Year of Graduation: 2000
Current Employer: The Nature Conservancy
Current Job Title: Conservation Planner/GIS Analyst
Honours: No
Most memorable experience on the degree program: Living in Adelaide
What is most challenging about your role?
Seeking first to understand and then be understood. You see, any
interactions with people or nature are always, to some degree, influenced by
their past and to really get a conservation strategy to work on the ground,
or generate a fire plan that is ecologically aligned, you must always be
open to dialogue and new information. In this way, meaningful results that
have the best possible likelihood of success can be achieved.
Do you have any advice for students about career progression?
Don't think you are going to land your dream job first time. If you do -
well done; but if you do not - don't sweat it. Each job I have done since
finishing my undergraduate studies has in some way (small or big)
contributed to the position that I am in now.

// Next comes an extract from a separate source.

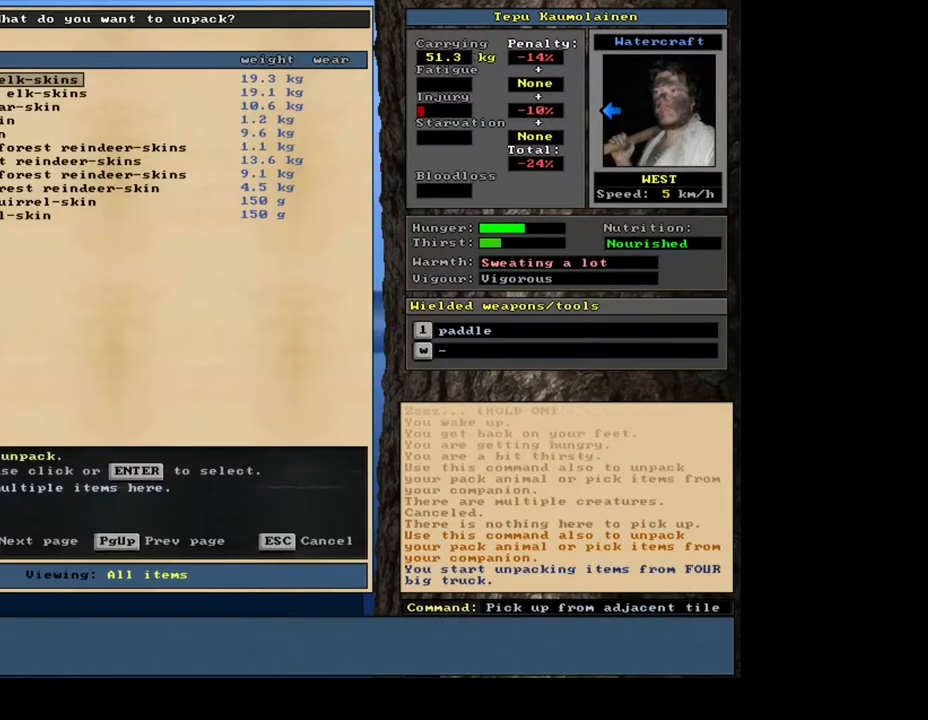
{"keys": [], "mouse": [], "events": []}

An example for my experiences - pulling weeds on a 3300 acre preserve for 3
months every weekend (and thinking at the time that my education is not
being used here what am I doing), and then 2 years later, being employed by
the same organization as a conservation easement monitor for the entire
state of Colorado, and then 1 year later, being responsible for designing
and implementing a uniform strategy of documentation and monitoring approach
to conservation easements for the state of Missouri. The point, at the time
you may not see that what you are doing is really adding much to your career
but the cumulative effect will show itself later.